• [TASK TO COMPLETE] Reproduce each line of the items below verbatim, in their original order, but leave out the pictures.
:: EXERCISE INPUTS ::
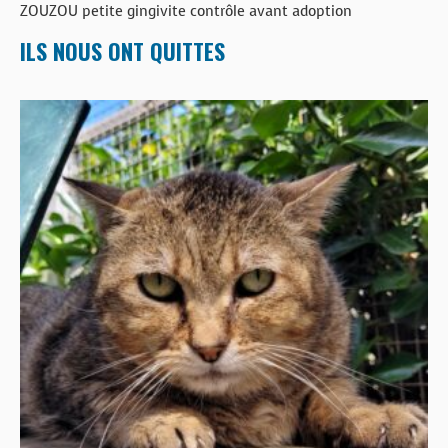
ZOUZOU petite gingivite contrôle avant adoption
ILS NOUS ONT QUITTES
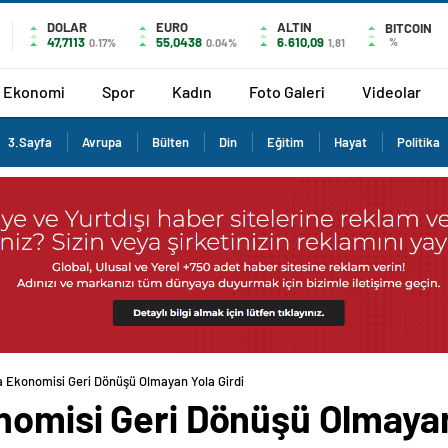
DOLAR
EURO
ALTIN
BITCOIN
47,7113
55,0438
6.610,09
%
0.17%
0.04%
1,81
Ekonomi
Spor
Kadın
Foto Galeri
Videolar
3.Sayfa
Avrupa
Bülten
Din
Eğitim
Hayat
Politika
a Ekonomisi Geri Dönüşü Olmayan Yola Girdi
nomisi Geri Dönüşü Olmayan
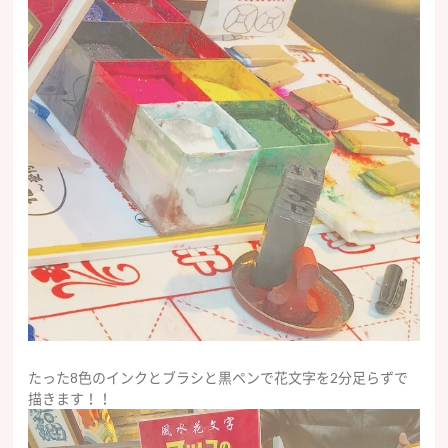
たった8色のインクとブラシと黒ペンで花文字を2分足らずで
描きます！！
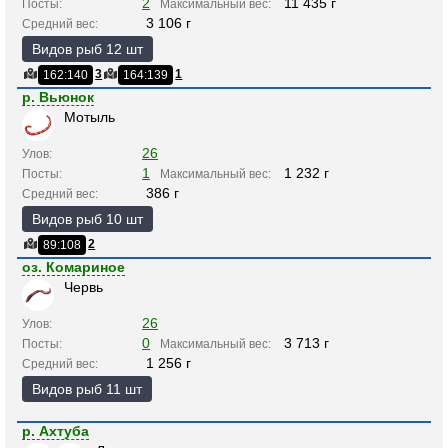
2
11 435 г
Посты:
Максимальный вес:
3 106 г
Средний вес:
Видов рыб 12 шт
3
1
162:140
164:139
р. Вьюнок
Мотыль
26
Улов:
1
1 232 г
Посты:
Максимальный вес:
386 г
Средний вес:
Видов рыб 10 шт
2
89:108
оз. Комариное
Червь
26
Улов:
0
3 713 г
Посты:
Максимальный вес:
1 256 г
Средний вес:
Видов рыб 11 шт
р. Ахтуба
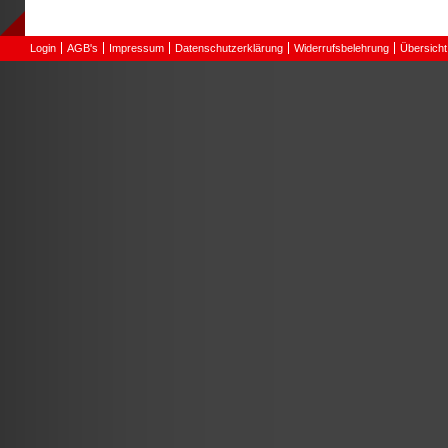
Login
AGB's
Impressum
Datenschutzerklärung
Widerrufsbelehrung
Übersicht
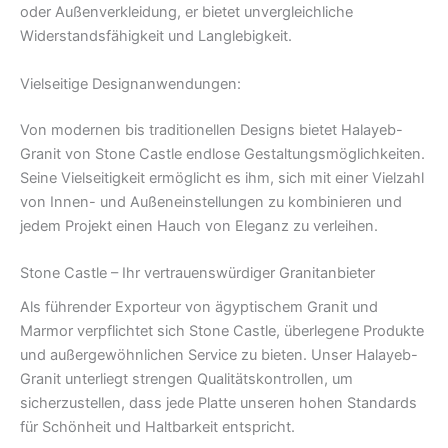
oder Außenverkleidung, er bietet unvergleichliche
Widerstandsfähigkeit und Langlebigkeit.
Vielseitige Designanwendungen:
Von modernen bis traditionellen Designs bietet Halayeb-
Granit von Stone Castle endlose Gestaltungsmöglichkeiten.
Seine Vielseitigkeit ermöglicht es ihm, sich mit einer Vielzahl
von Innen- und Außeneinstellungen zu kombinieren und
jedem Projekt einen Hauch von Eleganz zu verleihen.
Stone Castle – Ihr vertrauenswürdiger Granitanbieter
Als führender Exporteur von ägyptischem Granit und
Marmor verpflichtet sich Stone Castle, überlegene Produkte
und außergewöhnlichen Service zu bieten. Unser Halayeb-
Granit unterliegt strengen Qualitätskontrollen, um
sicherzustellen, dass jede Platte unseren hohen Standards
für Schönheit und Haltbarkeit entspricht.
:::
• [YOUR SOLUTION]
ZOUZOU petite gingivite contrôle avant adoption
ILS NOUS ONT QUITTES
DOLAR
EURO
ALTIN
BITCOIN
47,7113
55,0438
6.610,09
%
0.17%
0.04%
1,81
Ekonomi
Spor
Kadın
Foto Galeri
Videolar
3.Sayfa
Avrupa
Bülten
Din
Eğitim
Hayat
Politika
a Ekonomisi Geri Dönüşü Olmayan Yola Girdi
nomisi Geri Dönüşü Olmayan
たった8色のインクとブラシと黒ペンで花文字を2分足らずで
描きます！！
2
11 435 г
Посты:
Максимальный вес:
3 106 г
Средний вес:
Видов рыб 12 шт
3
1
162:140
164:139
р. Вьюнок
Мотыль
26
Улов:
1
1 232 г
Посты:
Максимальный вес:
386 г
Средний вес:
Видов рыб 10 шт
2
89:108
оз. Комариное
Червь
26
Улов:
0
3 713 г
Посты:
Максимальный вес:
1 256 г
Средний вес:
Видов рыб 11 шт
р. Ахтуба
Login
AGB's
Impressum
Datenschutzerklärung
Widerrufsbelehrung
Übersicht
oder Außenverkleidung, er bietet unvergleichliche
Widerstandsfähigkeit und Langlebigkeit.
Vielseitige Designanwendungen:
Von modernen bis traditionellen Designs bietet Halayeb-
Granit von Stone Castle endlose Gestaltungsmöglichkeiten.
Seine Vielseitigkeit ermöglicht es ihm, sich mit einer Vielzahl
von Innen- und Außeneinstellungen zu kombinieren und
jedem Projekt einen Hauch von Eleganz zu verleihen.
Stone Castle – Ihr vertrauenswürdiger Granitanbieter
Als führender Exporteur von ägyptischem Granit und
Marmor verpflichtet sich Stone Castle, überlegene Produkte
und außergewöhnlichen Service zu bieten. Unser Halayeb-
Granit unterliegt strengen Qualitätskontrollen, um
sicherzustellen, dass jede Platte unseren hohen Standards
für Schönheit und Haltbarkeit entspricht.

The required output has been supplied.